Not that long ago, it was soda. I figured I was safe ‘cause I drink diet, but the “experts” said diet could be even worse than sugar pop because of aspartame and all the sodium. You’re not going to win.

Now, the potato chip has taken over the No. 1 spot, and chips are my favorite junk food. I carry them in my car for munchies. At home, I might eat anywhere from one to three of those large Corelle bowls of chips per day.

After all, the bag (and I won’t mention any brand name) bragged in large, colorful, eye catching letters that there are zero grams of trans fat in this all-natural food, with only a dash of salt.
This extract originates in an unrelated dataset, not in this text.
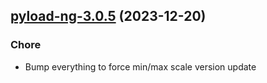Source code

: 

## [pyload-ng-3.0.5](https://github.com/truecharts/charts/compare/pyload-ng-3.0.4...pyload-ng-3.0.5) (2023-12-20)

### Chore

- Bump everything to force min/max scale version update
What could be more healthful?

After the report came out, I turned the bag over and read the nutritional facts. There are 160 calories per serving. A serving is 15 chips. Yeah, right.

I dug out my large, white Corelle bowl and dumped the chips in like I normally would for my pre-lunch snack, then counted the chips. (Three crumbs equal one chip.) Hmmm, 66 chips. Let’s see: Sixty-six divided by 15 is 4.4 servings per bowl, times 160 calories, is 704 calories, times two, maybe three of those babies per day, and there’s my daily caloric allotment in chips alone. Great.

What about the old-timers who ate potatoes at every meal and were thin as a rail? What about the Irish? The potato was their staple. What about the ancient report from years ago that I clung to like the grail? It stated that the potato in any form was good for you — fries, baked, chips, scalloped, raw. That, unlike most food, a person could survive on potatoes alone.

I’ve always done everything to excess, eating included. My rationale was that I compensate for over-eating by exercise, which I also overdo. I either swim or jog daily. But the truth is, I’m 30 pounds overweight. The report shatters this exercise myth. “What we eat and how much of it we consume has far more impact than exercise ... on long-term weight gain.” Drat.